**Short answer: FELLA's p.scores from diffusion/pagerank are not corrected for multiple testing and not used as p-values, but as a statistically adjusted prioritiser.**

Long answer:

In general, `hypergeom`

uses the classical hypothesis testing (and results are therefore adjusted and called significant), whereas `diffusion`

and `pagerank`

are used as prioritisers. In the latter, scores are computed (the lower, the better) and sorted in ascending order. A threshold is applied to extract the top entities and return them as a sub-network, which typically contains large connected components.

For simplicity, both approximations `normality`

and `simulation`

have p-scores between 0 and 1 and go the same direction (lower is better). Specifically, `normality`

uses the cumulative distribution function of a Gaussian distribution applied to the exact z-scores, capping at 1e-6, while `simulation`

gives an empirical p-value by definition. Both approaches lying in `[0, 1]`

means, in practice, that a default p-score cutoff will most likely work equally well. Besides, by default, up to 250 nodes are reported (even if more nodes have a p-score lower than 0.05), since manual examination of larger networks becomes cumbersome.

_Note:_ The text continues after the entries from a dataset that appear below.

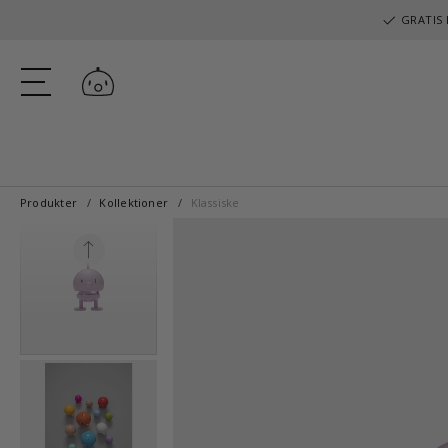
GRATIS 
Log ind
Produkter
Kollektioner
Klassiske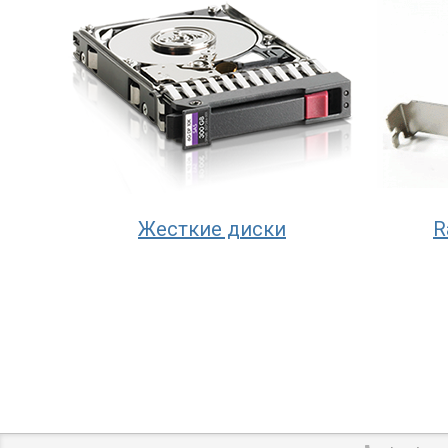
Жесткие диски
R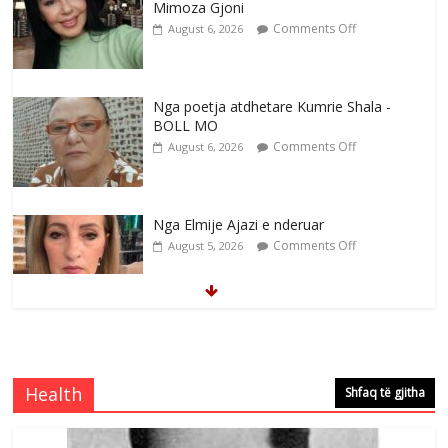
Mimoza Gjoni
Comments Off
August 6, 2026
Nga poetja atdhetare Kumrie Shala -
BOLL MO
Comments Off
August 6, 2026
Nga Elmije Ajazi e nderuar
Comments Off
August 5, 2026
Brahim Çekaj njē veprimtar i respektuar i
çeshtjës kombëtare
Comments Off
August 5, 2026
Health
Shfaq të gjitha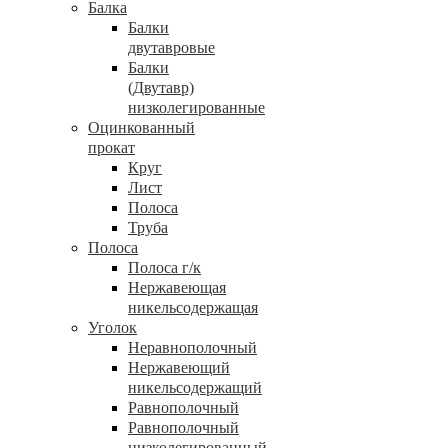
Балка
Балки
двутавровые
Балки
(Двутавр)
низколегированные
Оцинкованный
прокат
Круг
Лист
Полоса
Труба
Полоса
Полоса г/к
Нержавеющая
никельсодержащая
Уголок
Неравнополочный
Нержавеющий
никельсодержащий
Равнополочный
Равнополочный
низколегированный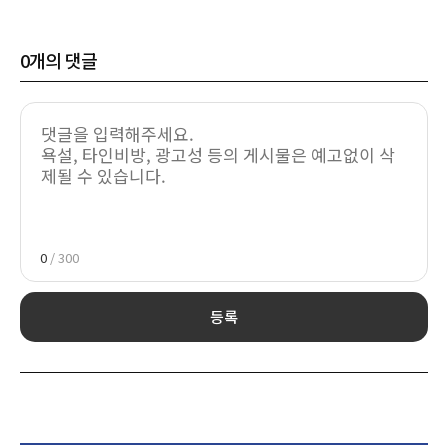
0
개의 댓글
0
/ 300
등록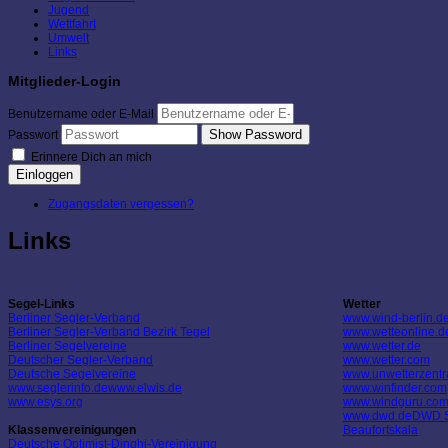
Jugend
Wettfahrt
Umwelt
Links
Mitglieder-Login
Benutzername oder E-Mail
Show Password
Passwort
Erinnere Dich an mich
Einloggen
Zugangsdaten vergessen?
Links
Segel-Links
Wetter
Berliner Segler-Verband
www.wind-berlin.d
Berliner Segler-Verband Bezirk Tegel
www.wetteonline.d
Berliner Segelvereine
www.wetter.de
Deutscher Segler-Verband
www.wetter.com
Deutsche Segelvereine
www.unwetterzentr
www.seglerinfo.de
www.elwis.de
www.winfinder.com
www.esys.org
www.windguru.co
www.dwd.de
DWD S
Klassenvereinigungen
Beaufortskala
Deutsche Optimist-Dinghi-Vereinigung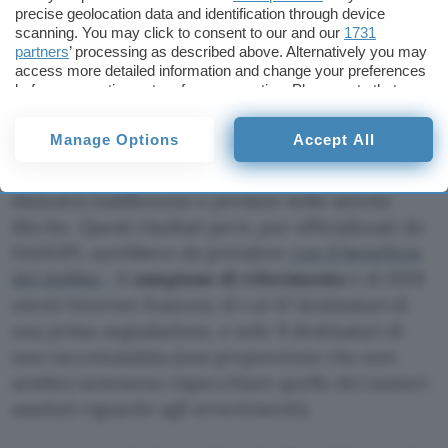
precise geolocation data and identification through device
legalità
. Coloro invece che non hanno avuto
scanning. You may click to consent to our and our
1731
contatti diretti con HADOPI ma che conoscono
partners
’ processing as described above. Alternatively you may
qualche destinatario degli avvertimenti sarebbero
access more detailed information and change your preferences
before consenting or to refuse consenting. Please note that
comunque influenzati nei loro comportamenti
some processing of your personal data may not require your
online: i numeri mostrano che il 45 per cento del
consent, but you have a right to object to such processing. Your
Manage Options
Accept All
campione ha ridotto il consumo di materiale
preferences will apply to this website only. You can change
your preferences or withdraw your consent at any time by
illegale, a fronte di un 48 per cento che si
returning to this site and clicking the
privacy policy
button at the
dimostra indifferente e persiste nelle attività
bottom of the webpage.
illecite. Questi risultati però, pur ufficializzati da
HADOPI, sarebbero da prendere
con il beneficio
del dubbio
: il
campione di riferimento
è di 1059
utenti Internet francesi, di cui 47 destinatari di
una prima segnalazione, e solo 9 destinatari di
una raccomandata (una proporzione che non
sembra nemmeno rispecchiare quelle dei numeri
assoluti riguardo agli avvertimenti).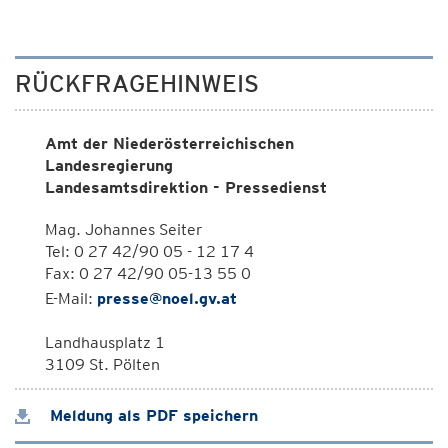
RÜCKFRAGEHINWEIS
Amt der Niederösterreichischen
Landesregierung
Landesamtsdirektion - Pressedienst
Mag. Johannes Seiter
Tel: 0 27 42/90 05 - 12 17 4
Fax: 0 27 42/90 05-13 55 0
E-Mail:
presse@noel.gv.at
Landhausplatz 1
3109 St. Pölten
Meldung als PDF speichern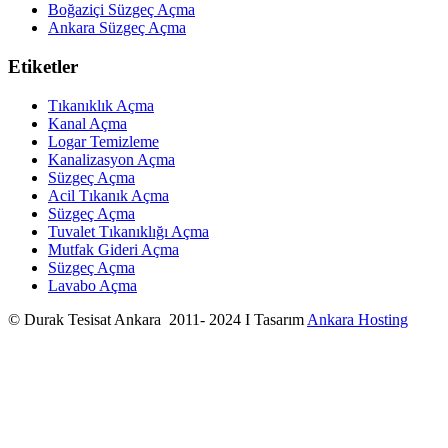
Boğaziçi Süzgeç Açma
Ankara Süzgeç Açma
Etiketler
Tıkanıklık Açma
Kanal Açma
Logar Temizleme
Kanalizasyon Açma
Süzgeç Açma
Acil Tıkanık Açma
Süzgeç Açma
Tuvalet Tıkanıklığı Açma
Mutfak Gideri Açma
Süzgeç Açma
Lavabo Açma
© Durak Tesisat Ankara 2011- 2024 I Tasarım
Ankara Hosting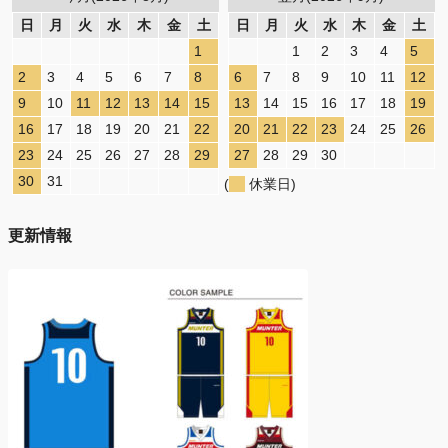
日
月
火
水
木
金
土
日
月
火
水
木
金
土
1
1
2
3
4
5
2
3
4
5
6
7
8
6
7
8
9
10
11
12
9
10
11
12
13
14
15
13
14
15
16
17
18
19
16
17
18
19
20
21
22
20
21
22
23
24
25
26
23
24
25
26
27
28
29
27
28
29
30
30
31
(
休業日)
更新情報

Can those p-scores be used as p-values? Yes, especially those obtained by `simulation`

(since the null distribution does not need to be Gaussian), but it would move away from the current prioritiser paradigm into a hypothesis testing one. We experimented with that and often reached trivial conclusions, like only the input nodes being significant. If you want to further pursue that idea, you may try a correction like the FDR and stratify by node category. This would prevent smaller categories (pathways, modules) from being overly penalised by larger ones (compounds, reactions). We did not fully explore this path.

As a side note, FELLA also filters out connected components that are small enough so that they could come from a random selection of nodes. If an input list is noisy (meaning the compounds are not really proximal in the network) one would expect smaller connected components, often filtered out.